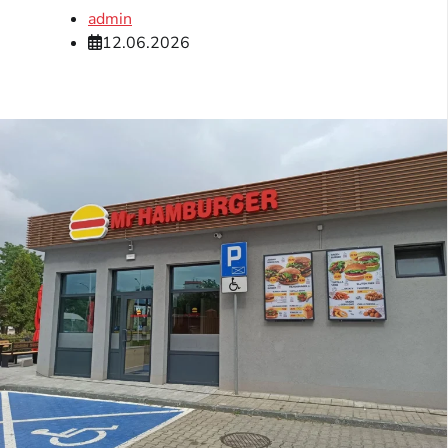
admin
12.06.2026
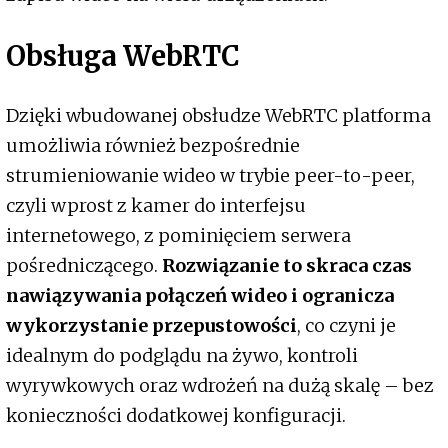
Obsługa WebRTC
Dzięki wbudowanej obsłudze WebRTC platforma
umożliwia również bezpośrednie
strumieniowanie wideo w trybie peer-to-peer,
czyli wprost z kamer do interfejsu
internetowego, z pominięciem serwera
pośredniczącego.
Rozwiązanie to skraca czas
nawiązywania połączeń wideo i ogranicza
wykorzystanie przepustowości
, co czyni je
idealnym do podglądu na żywo, kontroli
wyrywkowych oraz wdrożeń na dużą skalę – bez
konieczności dodatkowej konfiguracji.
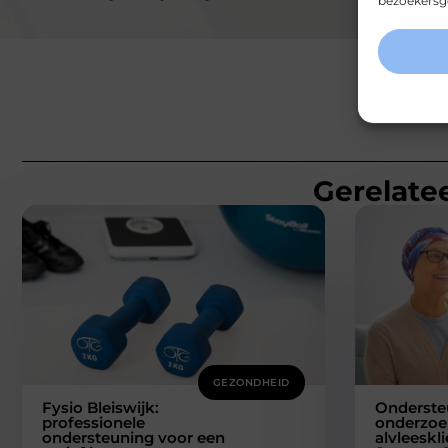
bezoekersge
Gerelatee
GEZONDHEID
Fysio Bleiswijk:
Onderste
professionele
onderzoe
ondersteuning voor een
alvleeskl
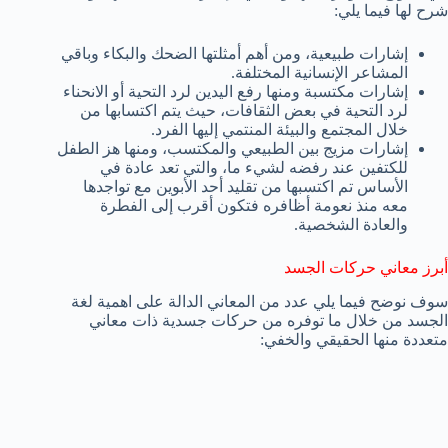
شرح لها فيما يلي:
إشارات طبيعية، ومن أهم أمثلتها الضحك والبكاء وباقي
المشاعر الإنسانية المختلفة.
إشارات مكتسبة ومنها رفع اليدين لرد التحية أو الانحناء
لرد التحية في بعض الثقافات، حيث يتم اكتسابها من
خلال المجتمع والبيئة المنتمي إليها الفرد.
إشارات مزيج بين الطبيعي والمكتسب، ومنها هز الطفل
للكتفين عند رفضه لشيء ما، والتي تعد عادة في
الأساس تم اكتسبها من تقليد أحد الأبوين مع تواجدها
معه منذ نعومة أظافره فتكون أقرب إلى الفطرة
والعادة الشخصية.
أبرز معاني حركات الجسد
سوف نوضح فيما يلي عدد من المعاني الدالة على اهمية لغة
الجسد من خلال ما توفره من حركات جسدية ذات معاني
متعددة منها الحقيقي والخفي:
※
» **Directions for this task**
Repeat all of the material above word for word, without the pictures.

» **Response to the exercise**
admin
12.06.2026
Obsługa WebRTC
Dzięki wbudowanej obsłudze WebRTC platforma
umożliwia również bezpośrednie
strumieniowanie wideo w trybie peer-to-peer,
czyli wprost z kamer do interfejsu
internetowego, z pominięciem serwera
pośredniczącego.
Rozwiązanie to skraca czas
nawiązywania połączeń wideo i ogranicza
wykorzystanie przepustowości
, co czyni je
idealnym do podglądu na żywo, kontroli
wyrywkowych oraz wdrożeń na dużą skalę – bez
konieczności dodatkowej konfiguracji.
bezoekersge
Gerelatee
GEZONDHEID
Fysio Bleiswijk:
Onderste
professionele
onderzoe
ondersteuning voor een
alvleeskl
شرح لها فيما يلي:
إشارات طبيعية، ومن أهم أمثلتها الضحك والبكاء وباقي
المشاعر الإنسانية المختلفة.
إشارات مكتسبة ومنها رفع اليدين لرد التحية أو الانحناء
لرد التحية في بعض الثقافات، حيث يتم اكتسابها من
خلال المجتمع والبيئة المنتمي إليها الفرد.
إشارات مزيج بين الطبيعي والمكتسب، ومنها هز الطفل
للكتفين عند رفضه لشيء ما، والتي تعد عادة في
الأساس تم اكتسبها من تقليد أحد الأبوين مع تواجدها
معه منذ نعومة أظافره فتكون أقرب إلى الفطرة
والعادة الشخصية.
أبرز معاني حركات الجسد
سوف نوضح فيما يلي عدد من المعاني الدالة على اهمية لغة
الجسد من خلال ما توفره من حركات جسدية ذات معاني
متعددة منها الحقيقي والخفي:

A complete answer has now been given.